An electron microscope uses electrons accelerated by a voltage of $50\; kV$. Determine the de Broglie wavelength associated with the electrons. If other factors (such as numerical aperture,etc.) are taken to be roughly the same,how does the resolving power of an electron microscope compare with that of an optical microscope which uses yellow light?

(N/A) Electrons are accelerated by a voltage,$V = 50\; kV = 50 \times 10^{3}\; V$.
Charge on an electron,$e = 1.6 \times 10^{-19}\; C$.
Mass of an electron,$m_{e} = 9.11 \times 10^{-31}\; kg$.
Wavelength of yellow light $\lambda_{yellow} \approx 5.9 \times 10^{-7}\; m$.
The kinetic energy of the electron is $E = eV = 1.6 \times 10^{-19} \times 50 \times 10^{3} = 8 \times 10^{-15}\; J$.

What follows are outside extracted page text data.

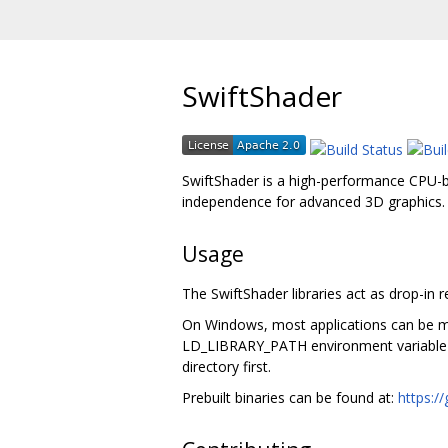
SwiftShader
SwiftShader is a high-performance CPU-b
independence for advanced 3D graphics.
Usage
The SwiftShader libraries act as drop-in 
On Windows, most applications can be ma
LD_LIBRARY_PATH environment variable or -
directory first.
Prebuilt binaries can be found at:
https:/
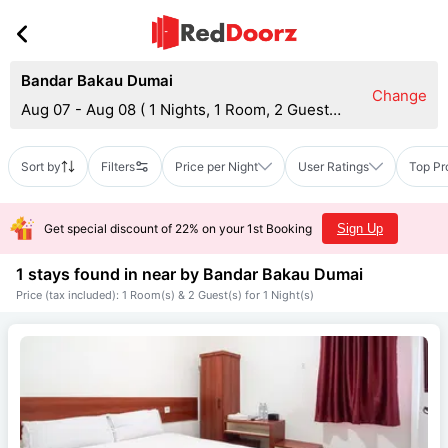
Bandar Bakau Dumai
Change
Aug 07 - Aug 08
(
1 Nights, 1 Room, 2 Guests
)
Sort by
Filters
Price per Night
User Ratings
Top Pr
Get special discount of 22% on your 1st Booking
Sign Up
1 stays found in near by
Bandar Bakau Dumai
Price (tax included): 1 Room(s) & 2 Guest(s) for 1 Night(s)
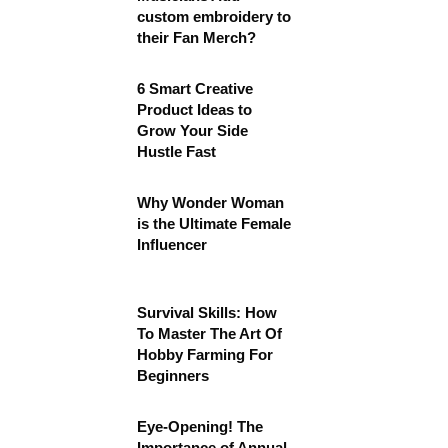
custom embroidery to
their Fan Merch?
6 Smart Creative
Product Ideas to
Grow Your Side
Hustle Fast
Why Wonder Woman
is the Ultimate Female
Influencer
Survival Skills: How
To Master The Art Of
Hobby Farming For
Beginners
Eye-Opening! The
Importance of Annual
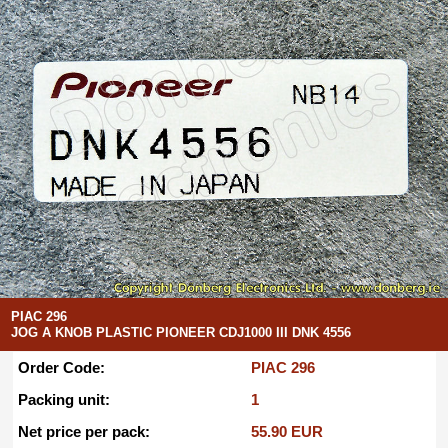
PIAC 296
JOG A KNOB PLASTIC PIONEER CDJ1000 III DNK 4556
Order Code:
PIAC 296
Packing unit:
1
Net price per pack:
55.90 EUR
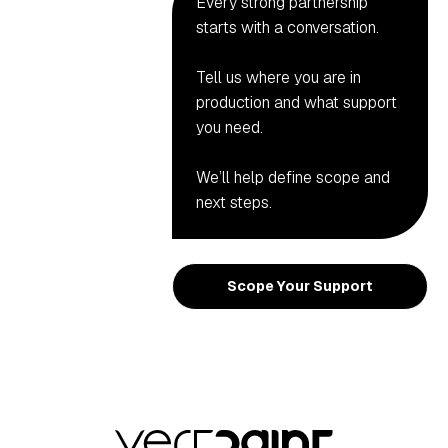
Every strong partnership
starts with a conversation.
Tell us where you are in
production and what support
you need.
We’ll help define scope and
next steps.
Scope Your Support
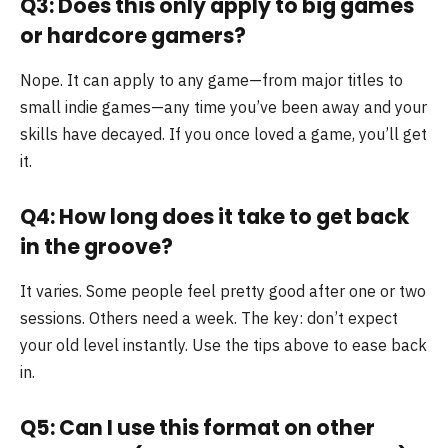
Q3: Does this only apply to big games
or hardcore gamers?
Nope. It can apply to any game—from major titles to
small indie games—any time you’ve been away and your
skills have decayed. If you once loved a game, you’ll get
it.
Q4: How long does it take to get back
in the groove?
It varies. Some people feel pretty good after one or two
sessions. Others need a week. The key: don’t expect
your old level instantly. Use the tips above to ease back
in.
Q5: Can I use this format on other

The de Broglie wavelength is given by $\lambda = \frac{h}{\sqrt{2 m_{e} E}}$.
Substituting the values: $\lambda = \frac{6.63 \times 10^{-34}}{\sqrt{2 \times 9.11 \times 10^{-31} \times 8 \times 10^{-15}}} \approx 5.467 \times 10^{-12}\; m$.
This wavelength is nearly $10^{5}$ times smaller than the wavelength of yellow light.
Since the resolving power of a microscope is inversely proportional to the wavelength,the resolving power of an electron microscope is approximately $10^{5}$ times greater than that of an optical microscope.